In this article, we show how to map a sampling of the hardest artificial
intelligence problems in space exploration onto equivalent Ising models that
then can be attacked using quantumannealing implemented in D-Wave machine. We
overview the existing results as well as propose new Ising model
implementations for quantum annealing. We review supervised and unsupervised
learning algorithms for classification and clustering with applications to
feature identification and anomaly detection. We introduce algorithms for data
fusion and image matching for remote sensing applications. We overview planning
problems for space exploration mission applications and algorithms for
diagnostics and recovery with applications to deep space missions. We describe
combinatorial optimization algorithms for task assignment in the context of
autonomous unmanned exploration. Finally, we discuss the ways to circumvent the
limitation of the Ising mapping using a „blackbox“ approach based on ideas from
probabilistic computing. In this article we describe the architecture of the
D-Wave One machine and report its benchmarks.

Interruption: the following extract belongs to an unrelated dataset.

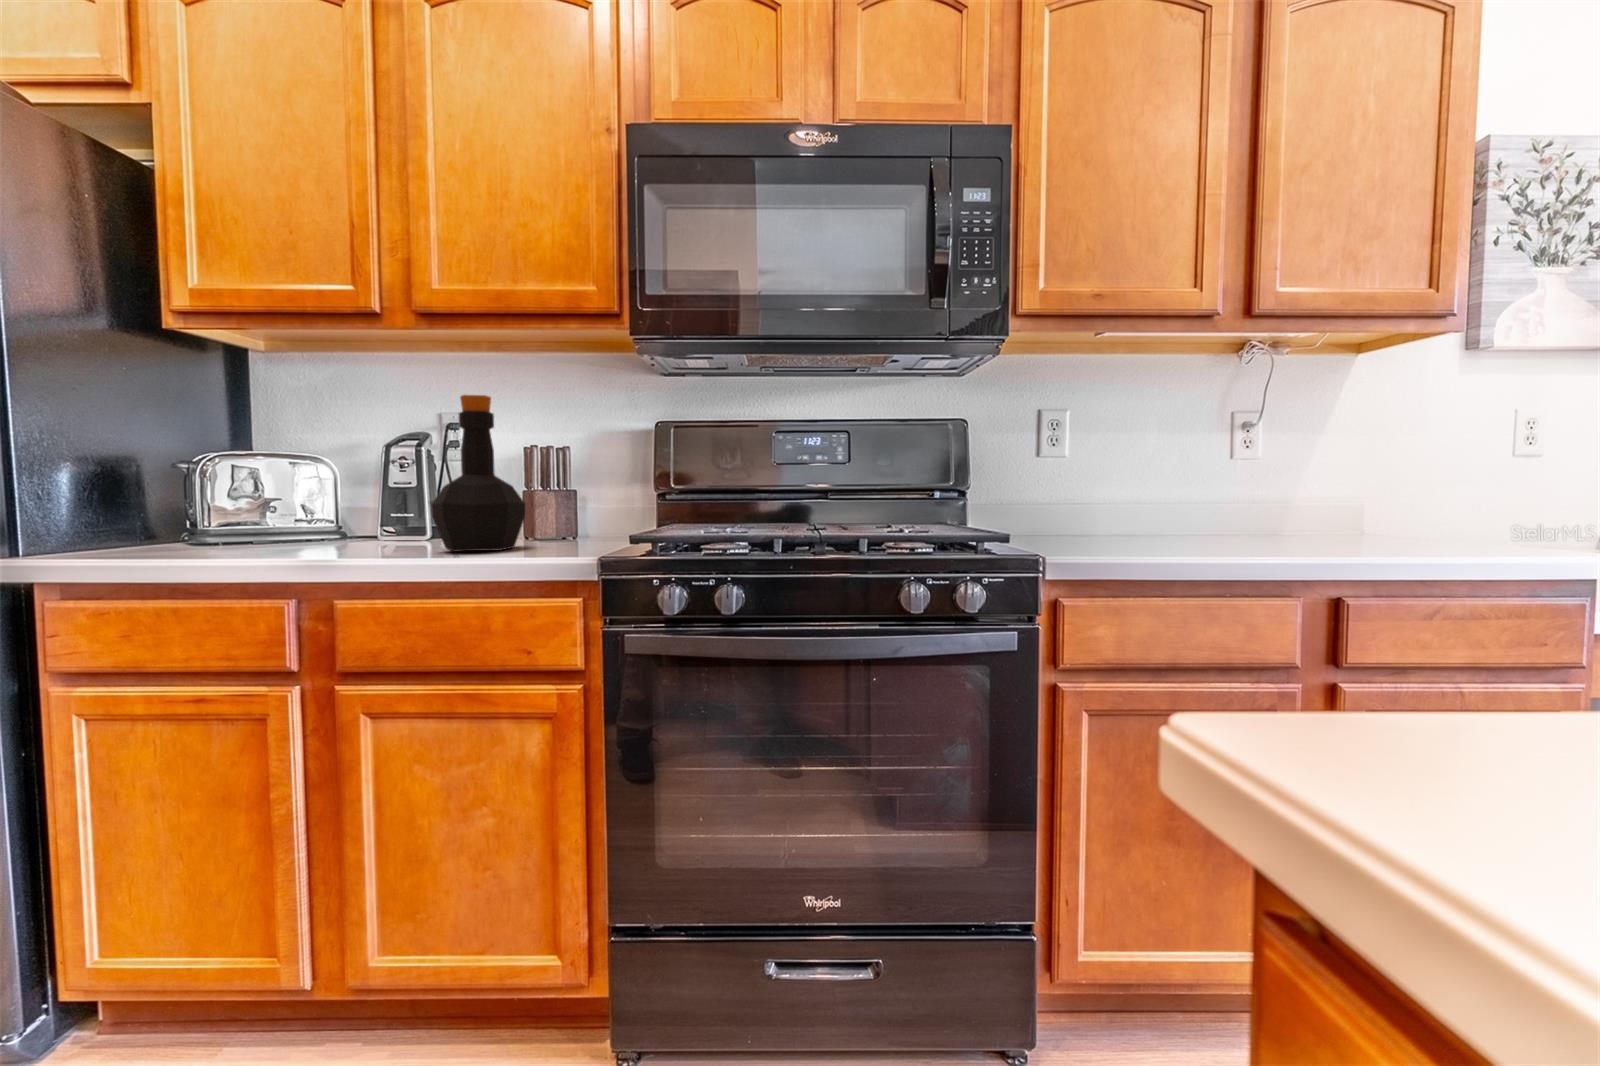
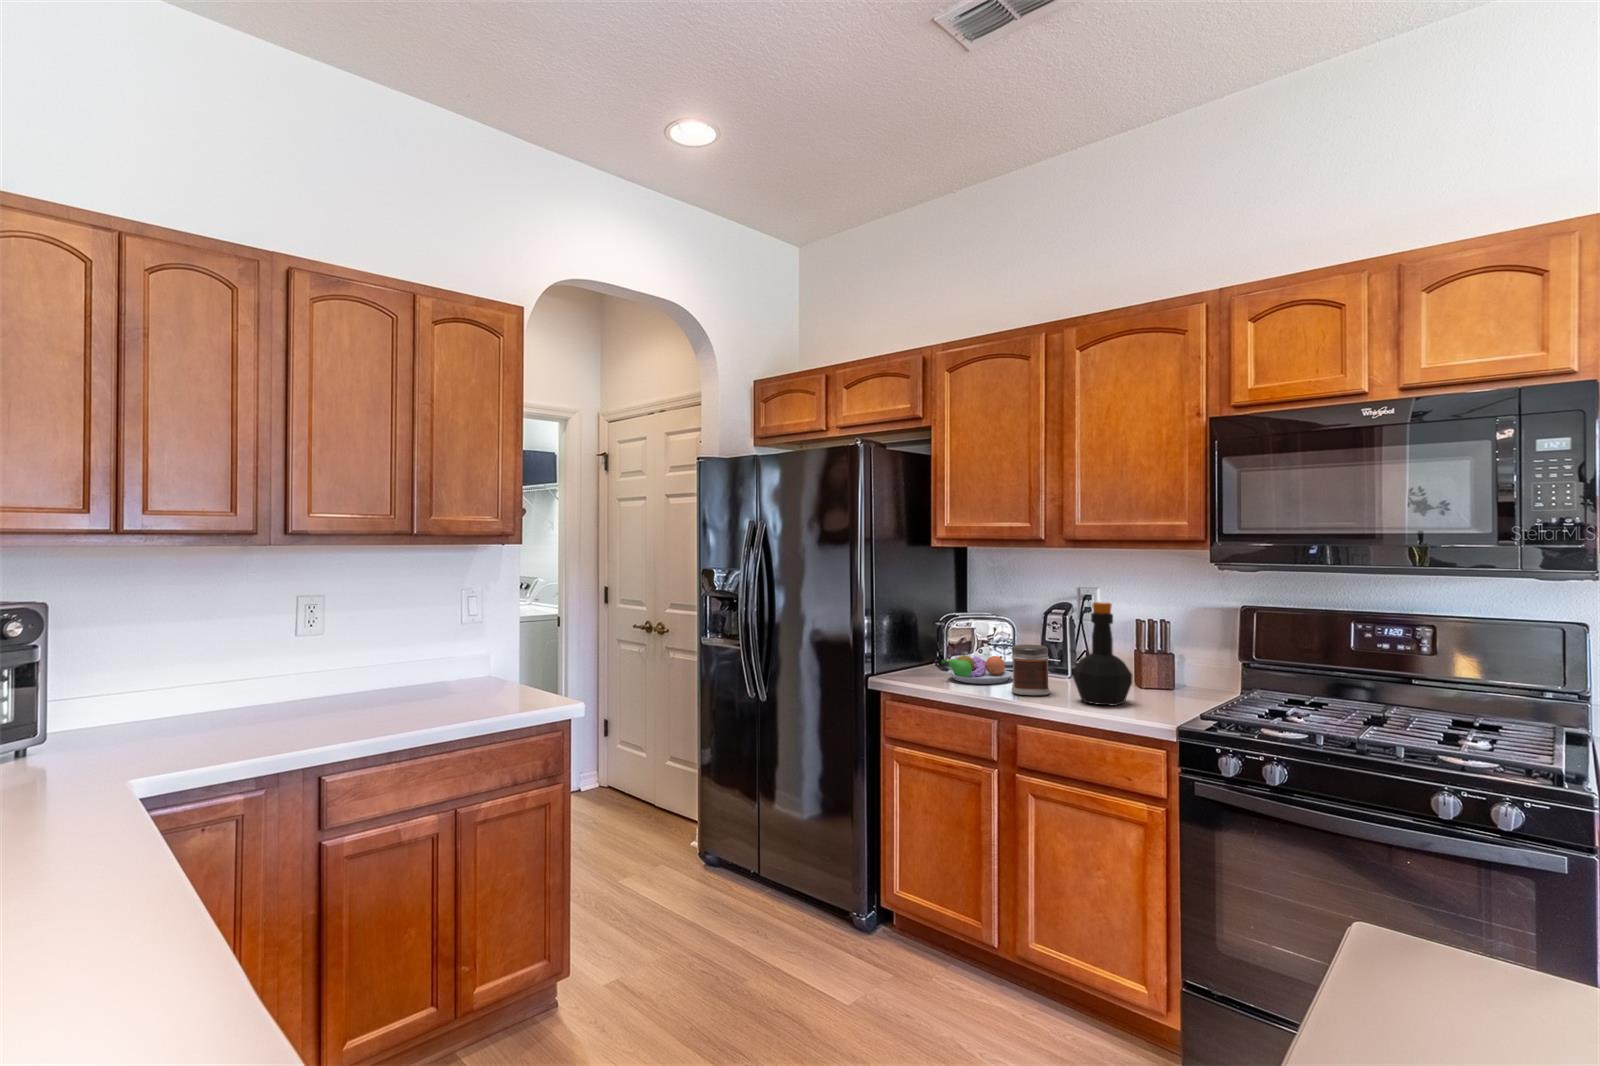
jar: none [321,476,394,554] -> present [1012,644,1050,695]
fruit bowl: none [182,507,333,553] -> present [941,652,1013,684]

Results on random ensemble of
problems in the range of up to 96 qubits show improved scaling for median core
quantum annealing time compared with classical algorithms; whether this scaling
persists for larger problem sizes is an open question. We also review previous
results of D-Wave One benchmarking studies for solving binary classification
problems with a quantum boosting algorithm which is shown to outperform
AdaBoost. We review quantum algorithms for structured learning for multi-label
classification and introduce a hybrid classical/quantum approach for learning
the weights. Results of D-Wave One benchmarking studies for learning structured
labels on four different data sets show a better performance compared with an
independent Support Vector Machine approach with linear kernel.